Rowenta Werke GmbH, located in Erbach in the Odenwald region of Hesse, Germany, is a manufacturer of kitchen and household appliances. Since 1909, this German brand has thrilled demanding consumers with high-quality products guaranteeing perfect results. In 1988, it was integrated into the globally operating Groupe SEB based in France, which includes more than 20 renowned brands and is present in many other product families.
Hofmann – Ihr Impulsgeber had to develop 3-component injection moulding tools for a new series of clothes iron which, thanks to conformal cooling, guarantee improvements in cycle time and a reduction in distortion.
Essential to the development of the 3-component parts is the resulting freedom from distortion. It’s also responsible for positive “assembly behaviour,” i.e. high dimensional stability. In developing the cooling concept, Hofmann –Ihr Impulsgeber fell back on the Moldex3D simulation software, enabling the designer to get a virtual view of the inside of the mould. This makes it possible to make qualified statements on the flow behaviour, temperature distributions, pressure losses and flow speeds. This is especially crucial when temperature-control channels, such as those created using the 3D metal printing process, become so complex that the flow can no longer be evaluated using conventional methods. As an innovative partner, it goes without saying that Hofmann – Ihr Impulsgeber uses simulations for cooling channel design and testing.
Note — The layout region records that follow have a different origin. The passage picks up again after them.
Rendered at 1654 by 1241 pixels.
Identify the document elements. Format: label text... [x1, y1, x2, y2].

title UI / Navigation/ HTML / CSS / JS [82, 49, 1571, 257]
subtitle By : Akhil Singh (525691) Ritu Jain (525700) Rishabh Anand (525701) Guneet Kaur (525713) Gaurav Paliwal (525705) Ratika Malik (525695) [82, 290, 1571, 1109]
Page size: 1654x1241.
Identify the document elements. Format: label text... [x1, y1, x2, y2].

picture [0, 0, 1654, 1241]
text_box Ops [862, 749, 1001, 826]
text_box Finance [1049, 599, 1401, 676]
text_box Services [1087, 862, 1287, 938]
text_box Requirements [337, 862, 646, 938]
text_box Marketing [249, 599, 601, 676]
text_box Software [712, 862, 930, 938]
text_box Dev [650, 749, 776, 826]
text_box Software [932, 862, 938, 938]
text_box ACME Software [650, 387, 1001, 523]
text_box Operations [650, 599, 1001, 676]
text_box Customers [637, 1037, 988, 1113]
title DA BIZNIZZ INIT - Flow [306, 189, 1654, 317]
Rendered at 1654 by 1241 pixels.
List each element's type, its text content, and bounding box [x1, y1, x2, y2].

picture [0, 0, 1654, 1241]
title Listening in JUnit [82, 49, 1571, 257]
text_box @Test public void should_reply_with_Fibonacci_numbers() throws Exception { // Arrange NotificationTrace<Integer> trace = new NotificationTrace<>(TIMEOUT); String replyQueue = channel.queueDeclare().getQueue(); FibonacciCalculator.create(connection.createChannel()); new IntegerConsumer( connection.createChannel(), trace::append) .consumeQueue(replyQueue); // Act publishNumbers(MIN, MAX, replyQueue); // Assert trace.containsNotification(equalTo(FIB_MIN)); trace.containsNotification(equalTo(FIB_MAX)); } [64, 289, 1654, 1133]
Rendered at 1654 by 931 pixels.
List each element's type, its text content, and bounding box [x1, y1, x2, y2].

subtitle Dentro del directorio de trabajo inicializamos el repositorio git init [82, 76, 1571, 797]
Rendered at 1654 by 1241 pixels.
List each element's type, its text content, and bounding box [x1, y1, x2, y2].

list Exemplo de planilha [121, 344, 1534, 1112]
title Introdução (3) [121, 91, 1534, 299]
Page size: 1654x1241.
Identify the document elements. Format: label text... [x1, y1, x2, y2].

The development goal of 3-component injection moulding tools, i.e. to reduce the tendency toward distortion in the front section of the part, was implemented thanks to the most even temperature distribution possible in the cooling phase of the injection process. Three-dimensional presentation results and animations of the distortion demonstrated the behaviour of the end product and helped design and optimise conformal temperature control. It was also possible to precisely analyse the interplay of the various different components, materials and geometries. Both aspects – transparency and optimisation – led to a high-quality component. This made it possible to shorten overall cycle times, reduce production costs, decrease mould post-processing to a minimum and achieve a considerably shorter development process.